In SA we have seen the Reserve Bank purchase government bonds in order to stabilise dysfunction in the market. Although not the bank's intent, it had the effect of easing bond yields, that along with a low inflation outlook, made the asset class quite attractive to investors.
Inflation can be used to erode the value of debt. But practically, this is difficult to achieve, said Silberston. Increasing inflation to decrease the value of debt will be difficult, especially with Covid-19 expected to decrease inflation, Silberston explained.
The SA Reserve Bank expects inflation to decline towards the lower end of the 3% to 6% target band for April, Fin24 previously reported.
Governments could also opt to default on debt, but this is a politically driven choice, Silberston explained. Economic history shows default is common, for example, modern Greece has been in default for 53% of the time, Silberston said.
Inclusive and sustainable growth is another way to ease the debt burden. The problem is Covid-19 is expected to undermine economic growth, globally. With the IMF projecting a contraction of 3%.
"Unless the virus releases a surge in productivity and business investment, strong growth looks like an unlikely solution to the growing debt burden," he said.
The SA economy was already in a recession ahead of a nationwide lockdown instituted to slow the spread of Covid-19. The country is slowly reopening sectors of the economy, but Treasury projects a contraction of 16.1% based on a protracted lockdown and an even longer recovery in economic activity.
Government could also increase its income by raising taxes. "Widespread tax rises seem unlikely for now," said Silberston. If governments do opt to raise taxes, they may target corporates or consider wealth taxes, he added.
In SA, government has introduced a set of tax relief measures amounting to R70 billion have been implemented. They include deferrals on excise duties, carbon tax, and employees' tax, including the postponement on corporate tax proposals.
6. Reduce spending
Another option is to reduce spending, but Silberston said this unlikely. In the medium-term spending could be reined in, but not at this point.
7. Funny money
Silberston said governments could be pushed to drastic measures – such as merging monetary and fiscal policy. For example, having no constraints on government spending apart from inflation. Or would involve central banks printing more money, and using it to buy government debt directly from Treasury.

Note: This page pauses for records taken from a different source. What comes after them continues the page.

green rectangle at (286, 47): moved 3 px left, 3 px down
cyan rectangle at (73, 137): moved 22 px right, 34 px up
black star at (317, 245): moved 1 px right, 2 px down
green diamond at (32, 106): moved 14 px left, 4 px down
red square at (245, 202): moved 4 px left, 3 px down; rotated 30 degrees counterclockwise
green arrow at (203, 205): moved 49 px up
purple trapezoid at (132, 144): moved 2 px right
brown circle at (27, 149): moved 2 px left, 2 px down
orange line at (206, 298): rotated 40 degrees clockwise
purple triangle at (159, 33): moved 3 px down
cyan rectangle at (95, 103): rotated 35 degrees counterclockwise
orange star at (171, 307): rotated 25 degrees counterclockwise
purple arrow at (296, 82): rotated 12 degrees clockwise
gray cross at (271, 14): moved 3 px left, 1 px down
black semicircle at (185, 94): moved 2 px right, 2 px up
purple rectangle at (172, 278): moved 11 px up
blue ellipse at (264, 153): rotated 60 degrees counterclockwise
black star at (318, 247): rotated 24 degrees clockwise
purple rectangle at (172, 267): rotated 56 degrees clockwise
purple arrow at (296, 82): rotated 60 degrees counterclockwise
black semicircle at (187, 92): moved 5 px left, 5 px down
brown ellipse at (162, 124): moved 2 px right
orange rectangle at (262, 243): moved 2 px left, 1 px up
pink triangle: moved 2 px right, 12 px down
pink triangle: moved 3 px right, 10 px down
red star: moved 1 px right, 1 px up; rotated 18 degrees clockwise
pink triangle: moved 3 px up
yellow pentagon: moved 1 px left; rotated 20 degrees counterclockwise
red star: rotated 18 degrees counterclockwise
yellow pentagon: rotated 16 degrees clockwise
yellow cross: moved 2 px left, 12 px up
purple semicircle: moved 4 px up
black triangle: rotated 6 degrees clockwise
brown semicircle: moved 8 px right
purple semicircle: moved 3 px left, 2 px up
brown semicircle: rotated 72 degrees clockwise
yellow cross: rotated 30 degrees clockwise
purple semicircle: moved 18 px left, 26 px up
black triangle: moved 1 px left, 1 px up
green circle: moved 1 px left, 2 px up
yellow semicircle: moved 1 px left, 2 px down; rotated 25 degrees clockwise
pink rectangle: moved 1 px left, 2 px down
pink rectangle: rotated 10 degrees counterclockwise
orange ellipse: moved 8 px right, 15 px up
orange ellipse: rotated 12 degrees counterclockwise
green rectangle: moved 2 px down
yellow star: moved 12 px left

SA's deputy finance minister David Masondo has called for the Reserve Bank to do more to help bolster the country's efforts to fight Covid-19, by potentially buying government bonds directly from Treasury. However, Reserve Bank Governor Lesetja Kganyago has warned against the idea of central banks being drawn into the fiscal policy space.

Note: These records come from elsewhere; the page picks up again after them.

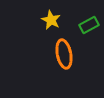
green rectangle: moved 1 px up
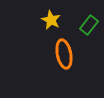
green rectangle: rotated 24 degrees counterclockwise
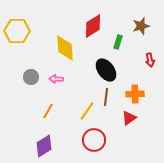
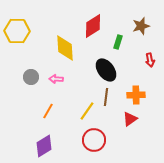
orange cross: moved 1 px right, 1 px down
red triangle: moved 1 px right, 1 px down
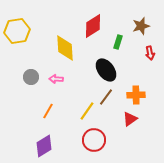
yellow hexagon: rotated 10 degrees counterclockwise
red arrow: moved 7 px up
brown line: rotated 30 degrees clockwise
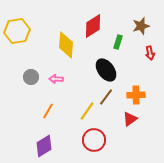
yellow diamond: moved 1 px right, 3 px up; rotated 8 degrees clockwise
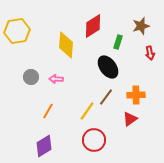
black ellipse: moved 2 px right, 3 px up
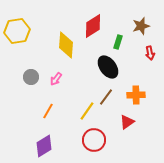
pink arrow: rotated 56 degrees counterclockwise
red triangle: moved 3 px left, 3 px down
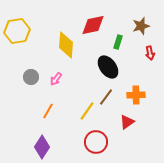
red diamond: moved 1 px up; rotated 20 degrees clockwise
red circle: moved 2 px right, 2 px down
purple diamond: moved 2 px left, 1 px down; rotated 25 degrees counterclockwise
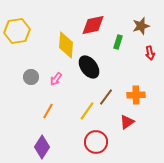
black ellipse: moved 19 px left
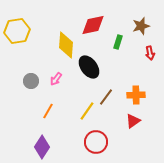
gray circle: moved 4 px down
red triangle: moved 6 px right, 1 px up
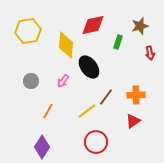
brown star: moved 1 px left
yellow hexagon: moved 11 px right
pink arrow: moved 7 px right, 2 px down
yellow line: rotated 18 degrees clockwise
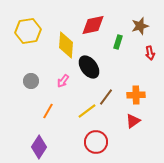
purple diamond: moved 3 px left
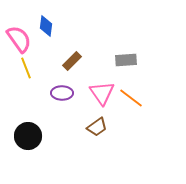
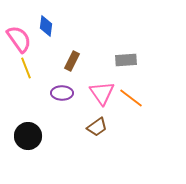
brown rectangle: rotated 18 degrees counterclockwise
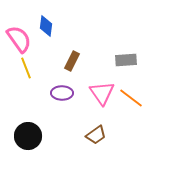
brown trapezoid: moved 1 px left, 8 px down
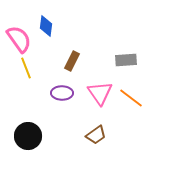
pink triangle: moved 2 px left
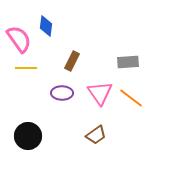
gray rectangle: moved 2 px right, 2 px down
yellow line: rotated 70 degrees counterclockwise
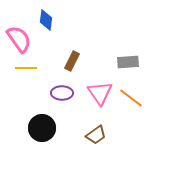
blue diamond: moved 6 px up
black circle: moved 14 px right, 8 px up
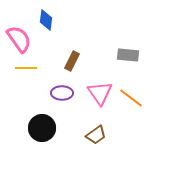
gray rectangle: moved 7 px up; rotated 10 degrees clockwise
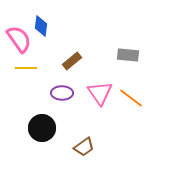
blue diamond: moved 5 px left, 6 px down
brown rectangle: rotated 24 degrees clockwise
brown trapezoid: moved 12 px left, 12 px down
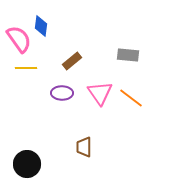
black circle: moved 15 px left, 36 px down
brown trapezoid: rotated 125 degrees clockwise
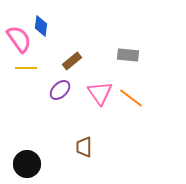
purple ellipse: moved 2 px left, 3 px up; rotated 45 degrees counterclockwise
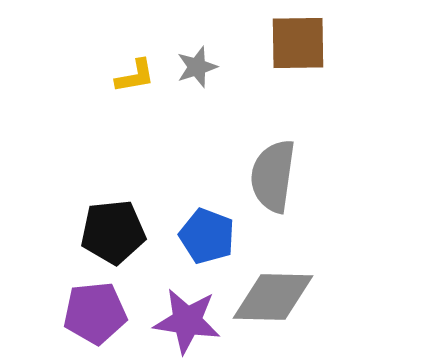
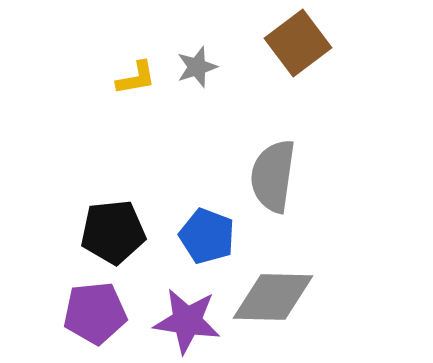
brown square: rotated 36 degrees counterclockwise
yellow L-shape: moved 1 px right, 2 px down
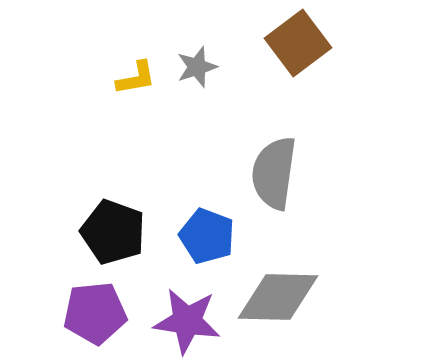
gray semicircle: moved 1 px right, 3 px up
black pentagon: rotated 26 degrees clockwise
gray diamond: moved 5 px right
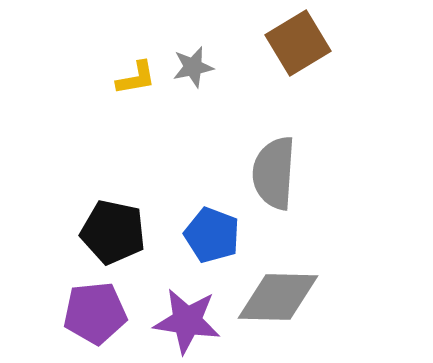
brown square: rotated 6 degrees clockwise
gray star: moved 4 px left; rotated 6 degrees clockwise
gray semicircle: rotated 4 degrees counterclockwise
black pentagon: rotated 8 degrees counterclockwise
blue pentagon: moved 5 px right, 1 px up
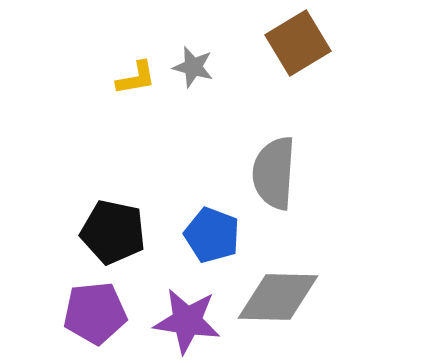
gray star: rotated 27 degrees clockwise
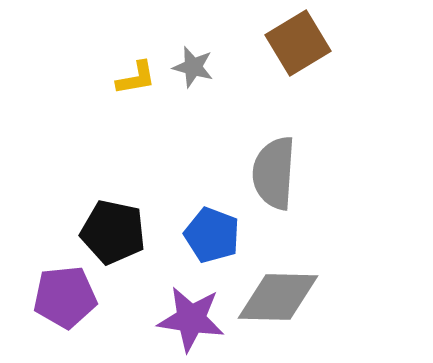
purple pentagon: moved 30 px left, 16 px up
purple star: moved 4 px right, 2 px up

Kganyago has stressed the importance of the bank maintaining independence, and the separation of fiscal and monetary authorities has been outlined in the Constitution. Legislation also limits the amount of government debt the Reserve Bank can purchase from the primary market. As a member of the Southern African Development Community, the bank is limited from providing more than 10% of funding to government, Kganyago previously said.